На сей раз выхода (как могло показаться) не оставалось. Пятнадцатого февраля Каз и Винье сошлись в Медонском лесу; Каз скончался через месяц и неделю, оставив вдову, двоих детей и скудный гонорар за первый, только что напечатанный роман. Но умер он с истинно писательскими словами на устах. В последний, роковой день навестить его пришли Гюисманс и Гонкур. Гюисмансу разрешили буквально на пару секунд зайти к молодому романисту, который только и сумел выговорить: «Ты прочел мою книгу?»

Через девять лет журналиста Жюль-Ипполита Перше, писавшего под псевдонимом Гарри Алис, подстерегла самая маловероятная из всех профессиональных опасностей: он погиб от руки своего читателя. В то время Алису было тридцать семь лет, он дружил с Мопассаном и занимался африканистикой. В «Журналь де деба» от 24 февраля 1895 года Алис взялся отстаивать правомерность французской колониальной экспансии в Конго. Некий капитан Ле Шателье, глава Общества изучения Французского Конго, ответил этому изданию письмом, в котором поправил журналиста. При публикации этого письма Алис добавил внизу собственный комментарий и написал Ле Шателье личное послание. Градус обмена мнениями повышался: Ле Шателье винил Алиса за то, что тот «продал свое перо бельгийцам», – и в конце концов дело дошло до взаимных обвинений в финансовой нечистоплотности. Дуэль в понимании обоих стала неизбежностью.

Чтобы не волновать жену и детей, Алис устроил для них пикник на острове Гранд-Жатт (который десятью годами ранее увековечил Сёра). Усадив родных за столик в кафе на открытом воздухе, он извинился и сказал, что должен отлучиться для встречи со знакомым. А сам направился в близлежащий ресторан «Ле Мулен Руж». Дуэль состоялась в танцевальном зале. Родные увидели Алиса уже мертвым.

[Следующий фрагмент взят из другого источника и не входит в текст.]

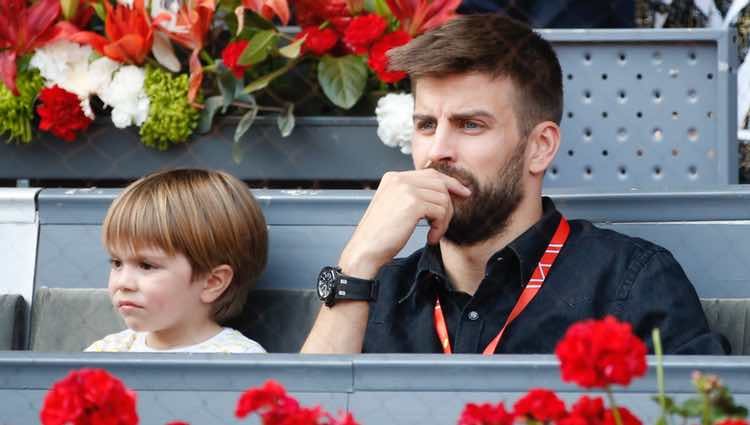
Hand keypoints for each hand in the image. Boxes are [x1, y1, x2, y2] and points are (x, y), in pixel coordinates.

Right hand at [339, 169, 470, 277]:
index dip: (450, 182)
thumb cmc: (379, 234)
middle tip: (446, 222)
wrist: (365, 249)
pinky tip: (430, 237)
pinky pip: (440, 211)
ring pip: (443, 198)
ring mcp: (406, 189)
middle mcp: (399, 179)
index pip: (430, 173)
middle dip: (450, 203)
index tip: (463, 193)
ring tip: (434, 233)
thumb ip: (412, 195)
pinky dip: (440, 227)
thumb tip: (441, 193)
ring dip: (443, 220)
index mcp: (393, 178)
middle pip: (440, 183)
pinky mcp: (413, 203)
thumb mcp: (395, 207)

А что же Поцци? Где был Поцци во время тех неистовых поединков, на которые толкала мужчин клоунесса-честь? Нетрудно было бы вообразить его в качестве приглашенного медика, готового остановить поток праведной крови. Он и в самом деле поддержал даже хладнокровного и погруженного в себя графа Робера де Монтескью, когда того спровоцировали на дуэль. Нетрудно вообразить его и в роли ученого мужа – наблюдателя этих псевдоромантических обменов пулями и колотыми ранами. Но Поцци успевал всюду, присутствовал тут и там, всегда оставаясь в гуще событий. В конце 1899 года, уже в роли сенатора от Дордони, он участвовал в парламентском заседании, когда сессия Верховного суда рассматривала подрывную деятельность одной расистско-националистической группировки шовинистов и роялистов. Выбранный по жребию, Поцци проявил солидарность с теми членами сенатской следственной комиссии, которые требовали суда над заговорщиками. Среди последних оказался и Поль Дерулед, склонявший одного из военачальников повести войска на президентский дворец и требовавший его ареста за государственную измену; несмотря на это, он был оправдан. В июне следующего года в Медицинском клубе на авеню де л’Опера Поцци столкнулся с приятелем Деруледа доктором Полем Девийером.

После обмена несколькими фразами Девийер бросил в лицо Поцци перчатку. Поцци – разумно, взвешенно – направил своих секундантов объяснить, что даже не участвовал в последнем сенатском голосовании, поскольку в то время был болен. Однако Девийер не только не взял назад свое обвинение, но и упорствовал ввиду «общей позиции доктора Поцци в сенате». От этого дуэль стала неизбежной. Поскольку Девийер пользовался репутацией отличного стрелка, Поцци (в ту пору пятидесятичетырехлетний) предпочел драться на шпагах. Противники-эскулапы сошлись близ Лувесьенна; со стороны Поцци присутствовал главный врач больницы имени Брока. Поцци быстро получил ранение в руку – в руку оперирующего хирурга, руку любовника, руку с музыкальными пальцами, изображенными Сарджентом. Честь и глупость восторжествовали.